Let’s stop a moment and ground ourselves: many-to-many relational states might sound abstract; I assure you, they are not. You exist in a many-to-many relational state everyday: you might be a parent, a child, a sibling, a professional colleague, an athlete, and a hobbyist gardener all at the same time. And look at you! Stable as a Helium atom. So, as you can see, relational states are all around us, and we navigate them just fine. 

Because we navigate many-to-many relational states okay, it doesn’t seem like it should be much of a problem for an AI, either, and it’s not, under the right circumstances and given the right direction. The problem is sorting the data into this state. 

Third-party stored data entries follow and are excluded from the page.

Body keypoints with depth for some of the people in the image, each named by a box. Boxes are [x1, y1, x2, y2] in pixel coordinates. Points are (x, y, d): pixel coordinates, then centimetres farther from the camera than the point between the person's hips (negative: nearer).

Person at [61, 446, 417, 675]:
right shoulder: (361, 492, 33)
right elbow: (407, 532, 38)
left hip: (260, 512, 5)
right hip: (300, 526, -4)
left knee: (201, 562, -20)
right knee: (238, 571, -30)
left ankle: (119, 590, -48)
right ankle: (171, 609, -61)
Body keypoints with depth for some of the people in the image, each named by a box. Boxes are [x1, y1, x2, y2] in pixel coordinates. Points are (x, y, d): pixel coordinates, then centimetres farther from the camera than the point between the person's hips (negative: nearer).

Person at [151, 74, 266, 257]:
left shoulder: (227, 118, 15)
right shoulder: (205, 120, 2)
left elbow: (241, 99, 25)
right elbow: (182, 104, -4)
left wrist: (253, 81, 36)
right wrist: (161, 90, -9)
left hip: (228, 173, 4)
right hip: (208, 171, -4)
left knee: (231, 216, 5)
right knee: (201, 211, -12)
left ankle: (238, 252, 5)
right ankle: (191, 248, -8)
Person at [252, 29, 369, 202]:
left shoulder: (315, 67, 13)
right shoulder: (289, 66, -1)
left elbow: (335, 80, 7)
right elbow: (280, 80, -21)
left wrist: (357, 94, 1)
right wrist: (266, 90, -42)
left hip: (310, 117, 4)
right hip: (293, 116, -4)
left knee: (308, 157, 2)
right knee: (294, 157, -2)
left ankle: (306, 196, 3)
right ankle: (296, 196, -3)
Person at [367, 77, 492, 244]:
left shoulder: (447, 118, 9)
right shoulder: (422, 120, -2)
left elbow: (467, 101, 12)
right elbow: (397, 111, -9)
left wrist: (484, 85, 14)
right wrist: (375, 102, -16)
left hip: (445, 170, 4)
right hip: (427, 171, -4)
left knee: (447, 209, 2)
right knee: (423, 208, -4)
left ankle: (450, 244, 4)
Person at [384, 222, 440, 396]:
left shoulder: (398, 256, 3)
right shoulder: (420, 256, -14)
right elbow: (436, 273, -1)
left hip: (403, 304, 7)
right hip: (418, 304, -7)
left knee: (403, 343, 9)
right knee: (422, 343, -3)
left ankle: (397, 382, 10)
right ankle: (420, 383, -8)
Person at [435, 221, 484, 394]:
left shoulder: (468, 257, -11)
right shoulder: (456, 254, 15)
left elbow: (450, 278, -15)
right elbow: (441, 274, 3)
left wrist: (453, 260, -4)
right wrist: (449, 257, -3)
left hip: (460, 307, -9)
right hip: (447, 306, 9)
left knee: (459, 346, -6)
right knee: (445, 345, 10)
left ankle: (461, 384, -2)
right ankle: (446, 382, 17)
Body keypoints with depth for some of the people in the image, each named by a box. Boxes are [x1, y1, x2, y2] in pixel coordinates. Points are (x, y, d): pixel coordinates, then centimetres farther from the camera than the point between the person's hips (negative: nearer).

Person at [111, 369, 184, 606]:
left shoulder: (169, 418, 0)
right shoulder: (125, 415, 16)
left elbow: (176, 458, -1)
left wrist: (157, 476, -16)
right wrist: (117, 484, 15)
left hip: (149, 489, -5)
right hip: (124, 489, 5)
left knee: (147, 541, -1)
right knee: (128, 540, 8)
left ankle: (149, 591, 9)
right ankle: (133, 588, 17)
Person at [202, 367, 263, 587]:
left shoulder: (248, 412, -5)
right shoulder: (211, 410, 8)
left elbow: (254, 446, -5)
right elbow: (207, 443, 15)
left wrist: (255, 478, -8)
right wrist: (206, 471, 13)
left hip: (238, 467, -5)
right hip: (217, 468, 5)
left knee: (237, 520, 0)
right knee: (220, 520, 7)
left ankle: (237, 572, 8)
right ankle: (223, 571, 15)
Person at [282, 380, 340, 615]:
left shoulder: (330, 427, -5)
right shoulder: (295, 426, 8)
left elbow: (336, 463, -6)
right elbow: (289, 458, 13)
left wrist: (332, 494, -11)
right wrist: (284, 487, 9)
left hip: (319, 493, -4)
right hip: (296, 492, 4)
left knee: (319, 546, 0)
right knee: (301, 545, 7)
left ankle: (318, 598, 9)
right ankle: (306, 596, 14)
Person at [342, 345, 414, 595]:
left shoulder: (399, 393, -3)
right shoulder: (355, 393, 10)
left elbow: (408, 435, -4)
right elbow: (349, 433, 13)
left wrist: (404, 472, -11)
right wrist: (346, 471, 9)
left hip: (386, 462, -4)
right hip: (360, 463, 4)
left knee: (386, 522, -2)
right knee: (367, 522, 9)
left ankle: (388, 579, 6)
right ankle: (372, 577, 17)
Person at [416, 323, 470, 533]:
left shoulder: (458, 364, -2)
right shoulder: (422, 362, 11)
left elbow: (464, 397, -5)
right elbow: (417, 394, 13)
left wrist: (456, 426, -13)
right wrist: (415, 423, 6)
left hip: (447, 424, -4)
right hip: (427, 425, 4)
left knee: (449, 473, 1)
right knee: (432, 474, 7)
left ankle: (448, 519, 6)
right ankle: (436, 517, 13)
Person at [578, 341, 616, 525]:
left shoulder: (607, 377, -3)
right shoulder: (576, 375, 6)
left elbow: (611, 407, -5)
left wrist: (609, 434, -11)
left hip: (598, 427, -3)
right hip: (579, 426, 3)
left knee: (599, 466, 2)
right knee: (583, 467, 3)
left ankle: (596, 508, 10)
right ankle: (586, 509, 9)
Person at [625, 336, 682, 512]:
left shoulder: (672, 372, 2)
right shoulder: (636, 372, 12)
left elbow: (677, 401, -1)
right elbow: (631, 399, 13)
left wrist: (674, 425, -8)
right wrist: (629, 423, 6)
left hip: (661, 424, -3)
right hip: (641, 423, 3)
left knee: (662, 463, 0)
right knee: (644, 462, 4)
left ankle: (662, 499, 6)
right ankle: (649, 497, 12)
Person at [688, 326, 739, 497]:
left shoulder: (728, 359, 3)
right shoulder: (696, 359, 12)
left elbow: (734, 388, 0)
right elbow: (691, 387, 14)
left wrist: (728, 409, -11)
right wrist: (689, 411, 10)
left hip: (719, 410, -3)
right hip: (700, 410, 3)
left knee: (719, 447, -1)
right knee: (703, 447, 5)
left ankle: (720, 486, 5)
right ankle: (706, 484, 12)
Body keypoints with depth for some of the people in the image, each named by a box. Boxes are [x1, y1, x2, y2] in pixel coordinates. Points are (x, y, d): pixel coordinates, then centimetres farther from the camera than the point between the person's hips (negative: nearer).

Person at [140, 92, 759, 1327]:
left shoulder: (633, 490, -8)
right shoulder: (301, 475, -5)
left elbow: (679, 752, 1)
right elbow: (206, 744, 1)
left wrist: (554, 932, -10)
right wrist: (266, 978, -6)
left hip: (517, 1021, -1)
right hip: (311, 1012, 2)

The impulse is to try to create lists that are true, but that presupposes that the data and their placement fit neatly into true and false states in regards to the taxonomic terms. Brain bend incoming: frequently, the data does not fit neatly into true and false states, even in a many-to-many organizational framework. You, after all, do not cease to be a sibling when you begin to be a professional colleague, nor is either state better or worse or of higher or lower value than the other. So instead of conceptual neatness, there are multiple trues and multiple falses in any data set, many of which overlap each other simultaneously, depending on how you’re approaching the data at the moment, and many of these are not of higher or lower value than the others.* 

The taxonomy, therefore, cannot be arranged neatly along data that is true in one place and false in another, nor hierarchically along axes of better or worse, higher value and lower value.  

For this reason, organizations and data professionals must relinquish the quest for truth in data organization and embrace a principles-based approach. As a start, any data taxonomy must:

  1. Be human-centered, that is, designed for the humans using the AI workflow. This means creating a taxonomy that’s arranged in the way that makes the most sense to the most people who use it. 

  2. It cannot be too long. A taxonomy of 10,000 terms isn’t going to be that much use, if only because you lose the efficiency of having an AI do some of the work. 

  3. It must be constantly worked on. Upkeep and evolution of these taxonomies needs to be considered a required cost for all organizations running AI workflows and RAG models on their data. The boffins running the taxonomy will need to constantly tend to it to ensure it still makes sense and is evolving in a way that reflects the business, technological, and organizational logic prevalent at the time. 

Of course, many organizations will simply adopt AI in the same way they made the leap to digital: by taking what they can when they have to and not really worrying about the rest. But in a world where a few glimmers of clarity can mean beating your rivals to market or gaining that market edge, the smart companies will not only invest in the fastest tech—they’ll throw money and intelligence at the tech’s tuning to make sure it keeps performing. 

*For more on this concept, see Edward de Bono’s Parallel Thinking (Vermillion, 1994). His position on the arbitrary nature of truth go a bit far for me insomuch that I don’t think he adequately bounds his statements at the point of physical reality, even though physics isn’t perfectly rational, but that’s just a quibble. Overall, the book is super amazing and useful when thinking about how to organize concepts in modern business and culture.